Now I am tired. Having all this hair on the back of my neck standing up wears me out. But there is one more experience with this amplifier I have to tell you about. Leila Josefowicz is one of a group of young violinists who are electrifying concert audiences and music collectors worldwide. To illustrate the virtues of the I-6.2, you could listen to any one of them. But, to my knowledge (watch someone storm off a letter to the editor about that incompetent, that
poseur pretending to love music), only one of them has had the audacity to perform Heinrich Wilhelm Ernst's "Le Roi des Aulnes - Grand Caprice for Solo Violin after Schubert D. 328,"
[Leila Josefowicz Solo, Philllips 446 700-2]. It is a brilliant performance of technically demanding music. To make it just a little more taxing, in Schubert's song, there are actually three voices speaking, the
booy, his father and the menacing King of the Alders. But
this is a song for one singer. Emulating or suggesting three voices, one expects the singer to achieve, difficult as the feat may be. But Josefowicz must do this on the violin. She succeeds brilliantly. But the other half of the achievement goes to the loudspeaker, to the CD player (more on this elsewhere) and finally, to the amplifier. The I-6.2 brought forth the three voices, kept them separate, and followed the emphases of each melodic line and emotional burden.
There. Hairs on back of neck, lie down. Shoulders, stop trembling. Okay, be honest. This music always elicits a strong response from me. The I-6.2 is just a machine. But what a machine it is. Bass reproduction offers not only palpability, but precision. Mid-range and highs which are translucent dazzle as the I-6.2 illustrates the quality of its voicing.
An Amplifier To Love
Faced with the decision to buy and amplifier and having approximately
$3,200 available, you will have enormous pleasure from the I-6.2. If the loudspeakers you desire are inefficient, if you have a large listening room to fill, or if both these conditions are true, then the I-6.2 is an excellent choice.
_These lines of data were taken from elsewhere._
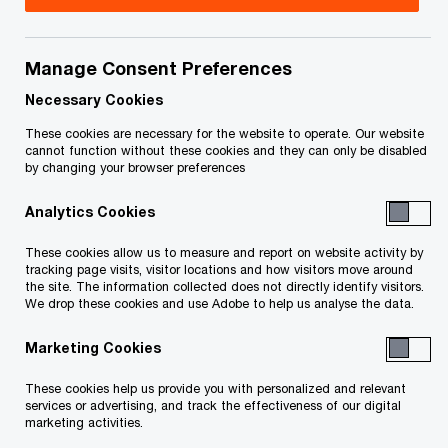
Libarid is a tax partner with PwC Canada based in
Montreal, Quebec. He has more than 27 years of
Manage Consent Preferences
experience in public practice and has provided tax
Necessary Cookies
services to a variety of technology, forestry and
These cookies are necessary for the website to operate. Our website
cannot function without these cookies and they can only be disabled
pharmaceutical companies.
by changing your browser preferences
Analytics Cookies
Libarid actively participates in client acquisitions,
refinancing, restructurings and personal tax
These cookies allow us to measure and report on website activity by
tracking page visits, visitor locations and how visitors move around
planning. He also represents clients in
the site. The information collected does not directly identify visitors.
negotiations with taxation authorities.
We drop these cookies and use Adobe to help us analyse the data.
Marketing Cookies
He has lectured on income taxes for the Canadian
Institute of Chartered Accountants (CICA) and
These cookies help us provide you with personalized and relevant
services or advertising, and track the effectiveness of our digital
McGill’s University’s Graduate for Diploma in
marketing activities.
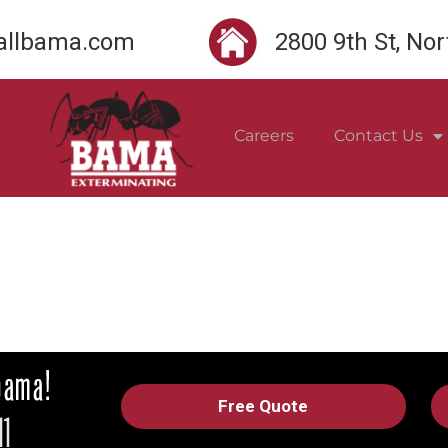
llbama.com
2800 9th St, No
Careers
Contact Us
Free Quote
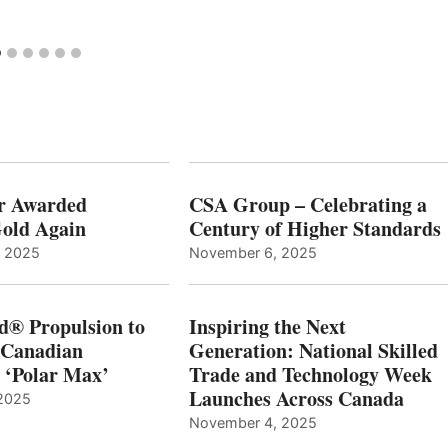
r Awarded
CSA Group – Celebrating a
old Again
Century of Higher Standards
, 2025
November 6, 2025
d® Propulsion to
Inspiring the Next
 Canadian
Generation: National Skilled
, ‘Polar Max’
Trade and Technology Week
Launches Across Canada
2025
November 4, 2025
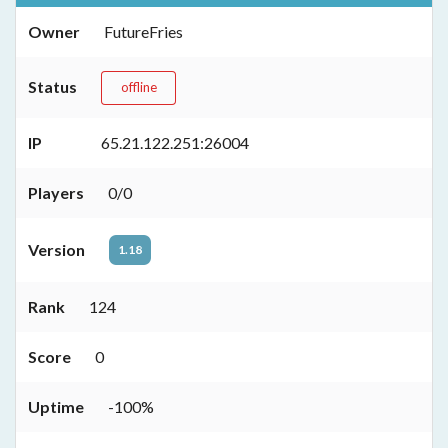
Owner
FutureFries
Status
offline
IP
65.21.122.251:26004
Players
0/0
Version
1.18
Rank
124
Score
0
Uptime
-100%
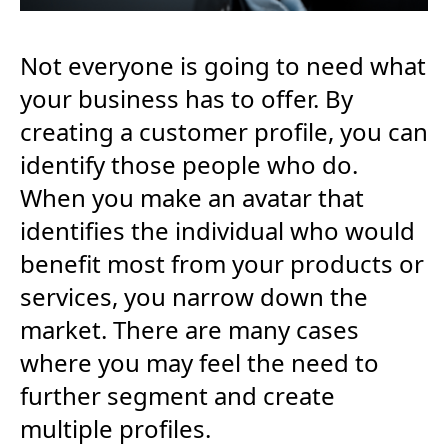
Not everyone is going to need what
your business has to offer. By
creating a customer profile, you can
identify those people who do.
When you make an avatar that
identifies the individual who would
benefit most from your products or
services, you narrow down the
market. There are many cases
where you may feel the need to
further segment and create
multiple profiles.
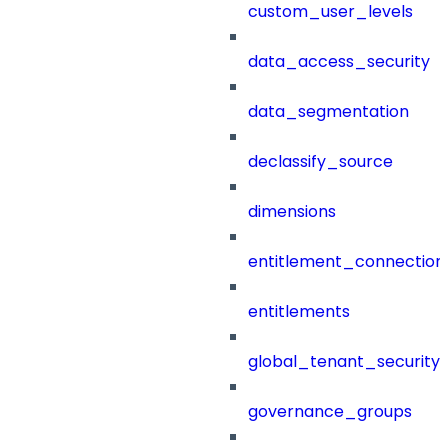
custom_user_levels
data_access_security
data_segmentation
declassify_source
dimensions
entitlement_connection
entitlements
global_tenant_security_
governance_groups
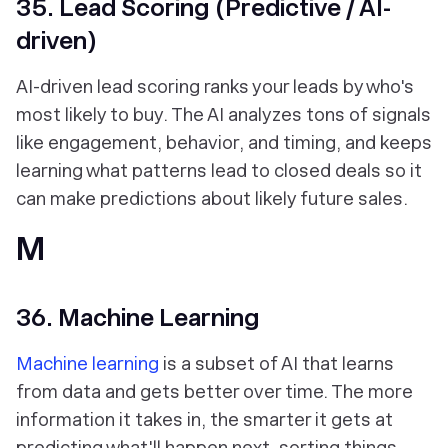
35. Lead Scoring (Predictive / AI-
driven)
AI-driven lead scoring ranks your leads by who's
most likely to buy. The AI analyzes tons of signals
like engagement, behavior, and timing, and keeps
learning what patterns lead to closed deals so it
can make predictions about likely future sales.
M
36. Machine Learning
Machine learning
is a subset of AI that learns
from data and gets better over time. The more
information it takes in, the smarter it gets at
predicting what'll happen next, sorting things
One word of caution -- like other high quality amplifiers, it is fairly demanding of source. If you feed it an inferior signal from an inferior CD player, you will hear inferior sound.
I think that Vecteur is going to be very busy keeping their European and North American customers happy. This is a superb amplifier, one
that offers both power and musical detail and feeling. Throughout my time with the Vecteur I-6.2 in my listening room, it brought magic into my musical life. I can ask no more.